Ulus merdivenlerden inerken hiçbirşey yokmuş gibi davranmaya çalıştım. Kapı çalınca kaşlarımı çattım. Silahımı belimden çıkarıp Ulus a '' Burda kal'' Ulus gözlerini devirdi '' Bişey var sende. Pizzacı gelmiştir Araf saçmalama'' Onu dinlemeden kapıyı açtım. Pizzacıydı. Ücretini ödeyip pizzaları aldım ve içeri geçtim '' Pizzalar geldi. Hadi yiyelim'' Masaya doğru ilerlerken kolumdan tuttu '' Ters bir durum var ve bana anlatmıyosun. Bana güvenmiy-'' Sözünü dudaklarım kesmişti. Tekrar sıcak dudaklarına dudaklarımı bastırmıştım. Ayrıldığımızda ''Saçmalıyodun bende susturdum. Hadi yemek yiyelim'' Yalan söylemiştim. Veda öpücüğüydü bu. Sessiz geçen bir yemeğin ardından film izledik. Daha doğrusu ben film izledim o ise beni. Farkındaydım fakat belli etmedim. Uykum gelmişti. '' Uykum geldi'' gülümsedi ve '' Belli gözlerin kızarmış neyse iyi geceler'' koltuğa iyice yayıldı. '' Ulus, bu gece benimle uyurmusun?'' Şaşırmıştı ardından gülümsedi ve elimden tutup merdivenlerden çıkmaya başladık.
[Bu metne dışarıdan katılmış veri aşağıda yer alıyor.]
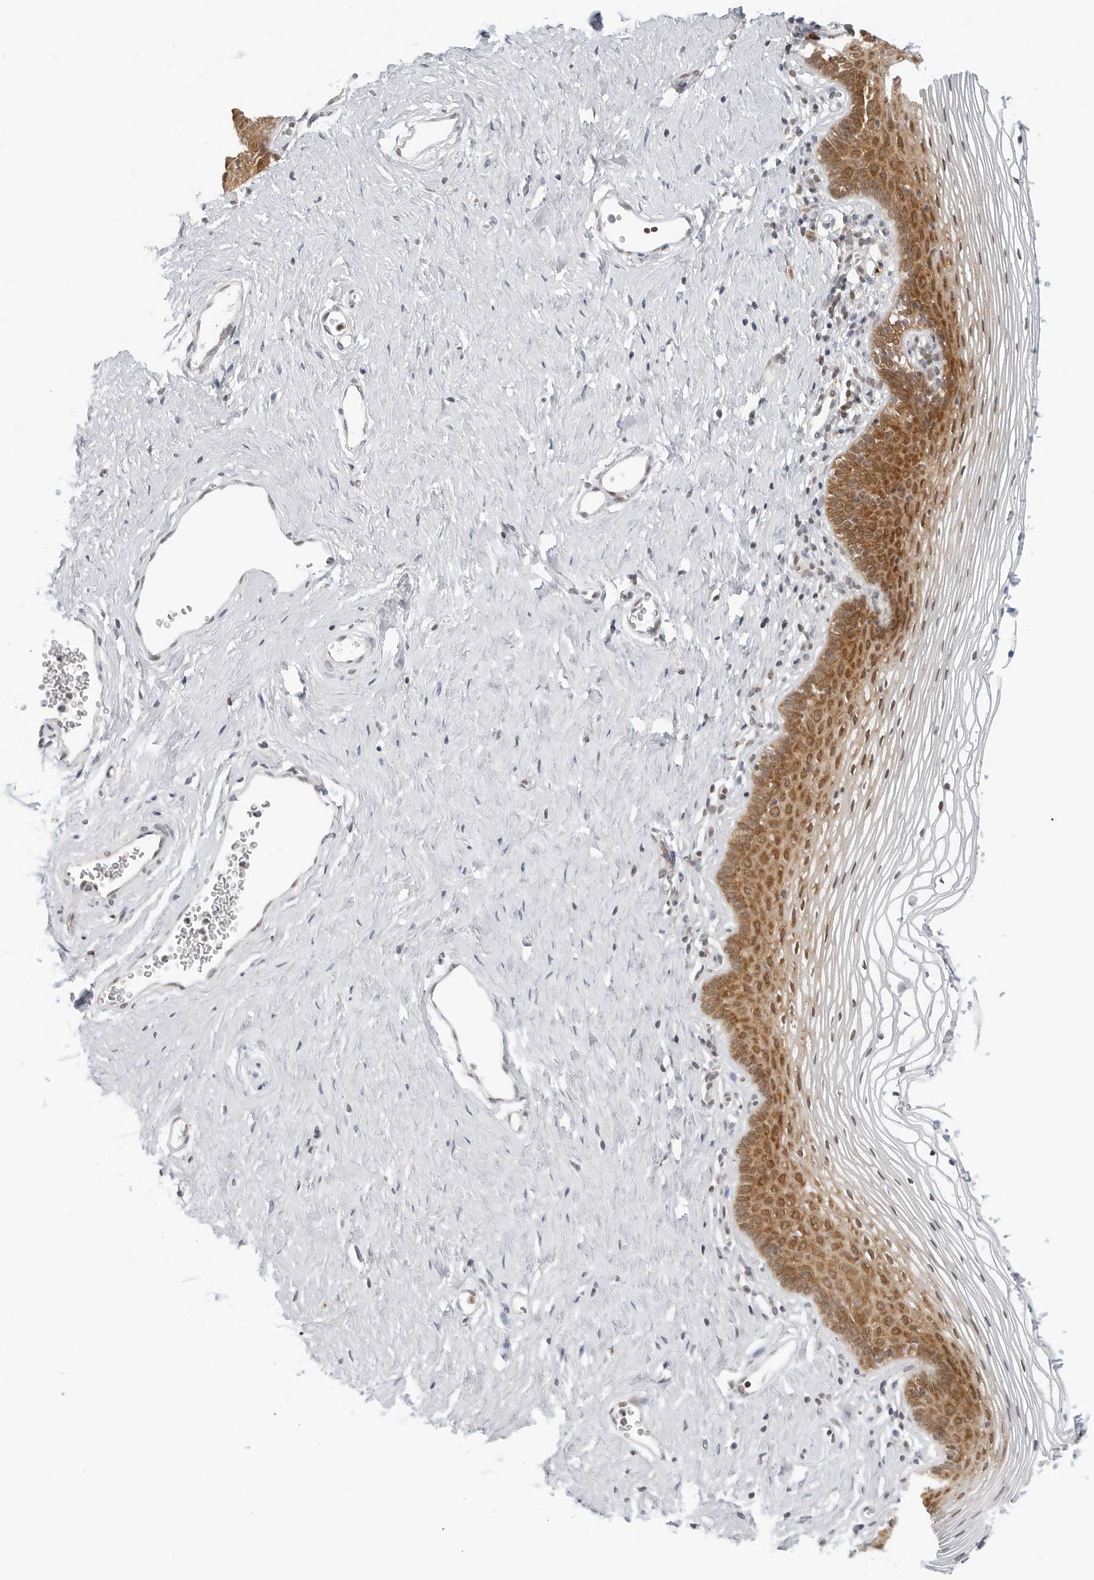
{"staining": {"intensity": "strong", "quantity": "25%-75%", "location": "cytoplasmic/membranous,nuclear"}, "tissue": "vagina", "cell_type": "Squamous epithelial cells", "image_type": "normal", "snomed": [{"axis": "morphology", "description": "Normal tissue, NOS"}, {"axis": "topography", "description": "Vagina"}], "caption": "Immunohistochemical staining of normal human vagina displays 25%-75% levels of strong cytoplasmic/membranous,nuclear protein positivity in approximately 25%-75% of squamous epithelial cells.", "gene": "METAP1", "patient": {"sex": "female", "age": 32}}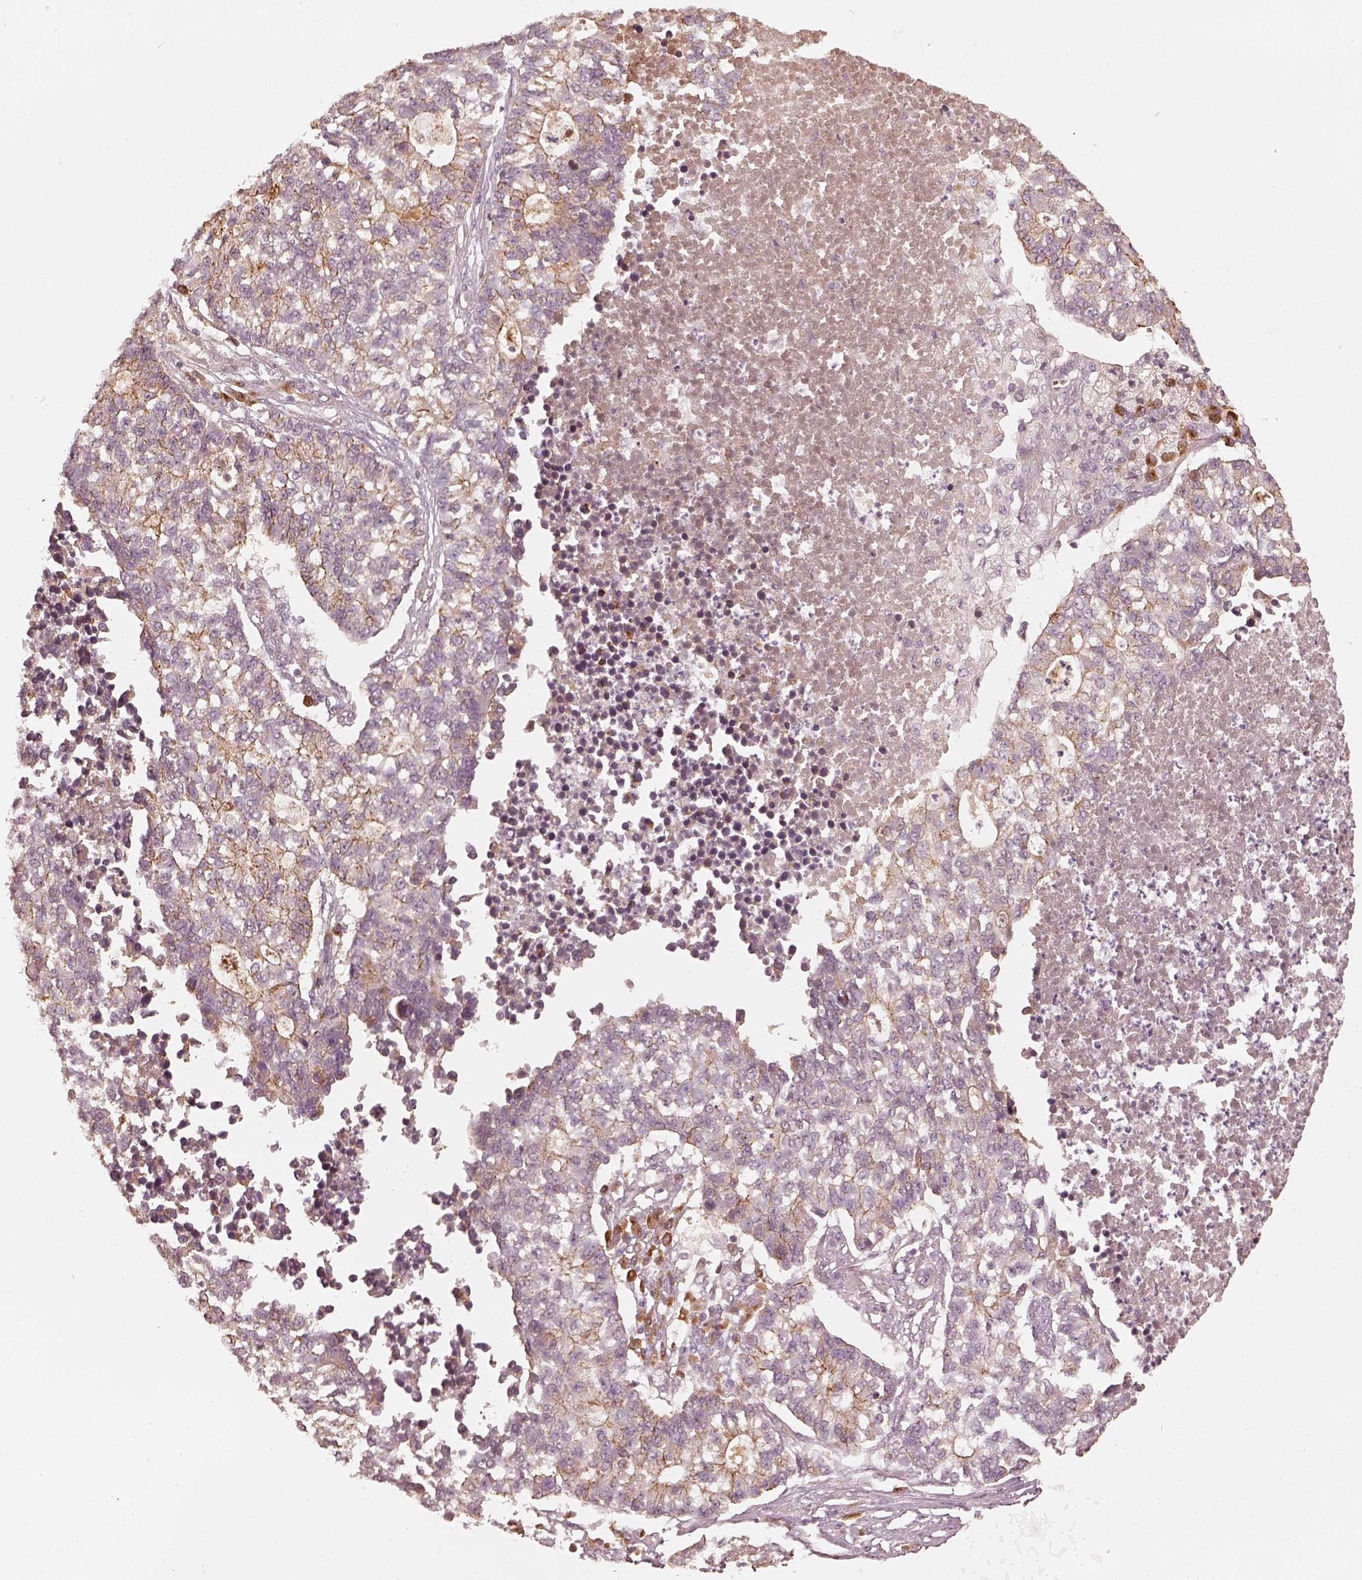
{"staining": {"intensity": "moderate", "quantity": "25%-75%", "location": "cytoplasmic/membranous"}, "tissue": "lung cancer", "cell_type": "Tumor cells", "image_type": "cancer", "snomed": [{"axis": "morphology", "description": "Adenocarcinoma, NOS"}, {"axis": "topography", "description": "Lung"}], "caption": "This is an image of immunohistochemistry staining of lung cancer, which shows moderate expression in the cytoplasmic/membranous of tumor cells.", "gene": "GORASP2", "patient": {"sex": "male", "age": 57}}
Odama girdik ben dolaptan pijamalarımı alıp banyoya ilerledim üzerim değiştirip odaya girdiğimde Ulus altında siyah bir eşofman ve beyaz bir tişörtle yatağa uzanmıştı. Yanına uzandım. Kollarını belime dolayıp beni kendine çekti ve

''İyi geceler Araf''

'' İyi geceler Ulus''

Gözlerimi açtığımda saat gecenin 3 üydü. Ulusa baktım kollarını belime dolamış yüzünü saçlarıma gömmüştü. Kollarında zorla çıktım. Uyanıcak gibi oldu ama uyanmadı. Valizimi çıkarıp hızlıca eşyalarımı içine yerleştirdim. Valizimi sessizce aşağı indirdim ve bir kağıt bir kalem alıp yazmaya başladım. Bu bir veda mektubuydu.

'' Arızalarım,

Affedin beni. Ben gitmek zorundayım yine terkettiğimi düşünmeyin. Sizi asla terkedemem, gitmek zorundayım. Yanımda tehlikedesiniz size bişey olmasını istemiyorum, izin veremem. Ben kendimi bildim bileli siz yanımdasınız. Sevmenin ve sevilmenin ne demek olduğunu bana öğreten sizsiniz. Her zaman birbirimiz için canımızı ortaya koyduk. Bende sizin için siz olmadan yaşamayı göze alıyorum. Sizi canımdan çok seviyorum beni affedin''

Masanın üzerine koyup başka bir kağıt aldım.

''Ulus..

Uzun zamandır bu kadar çaresiz hissetmemiştim kendimi. Sana aşık olmak.. Uzun zamandır kalbimde bir odaya kilitleyip öldürmeye çalıştığım, hatta kendimi öldüğüne inandırdığım duyguların tekrar canlanma sebebi oldun. Zoru başardın fakat ben gitmeliyim çeteyede söz vermiştim gitmicem diye ama böylesi sizin için daha iyi. Devam et hayatına hiç tanışmamışız gibi çete sana emanet içlerinde en aklı başında olan sensin. Belki sana hiç söylemedim bu kelimeyi ama ilk ve son kez söylüyorum.

Seni seviyorum''

Mektubu katlayıp yukarı çıktım odama girip başucuma bıraktım. Ulusun yanına oturdum. Saçlarına dokundum. Öptüm son defa kokusunu içime çektim ve yavaş yavaş çıktım odadan. Dış kapıya ilerledim ve evime son kez bakıp dışarı çıktım. Bitmişti. Pes etmiştim. Kalbime tekrar kilit vurmuştum kapıdan çıkarken. Vicdanımı toprağa gömmüş, geçmişime bir çizgi çekmiştim. Kolay değildi yaptıklarımdan sonra geçmişimi silip baştan başlamak fakat iyi bir insan olmaya çalışabilirdim. Artık tekbaşımaydım. Kimsem yoktu kalbim şu duvarların ardında gittiğimden habersiz uykudaydı. Terkedilmeyi tüm hüclerinde hissedip ne kadar berbat bir duygu olduğunu bilen ben terketmiştim. Siz buna mecburiyet deyin ben güçsüzlük diyorum..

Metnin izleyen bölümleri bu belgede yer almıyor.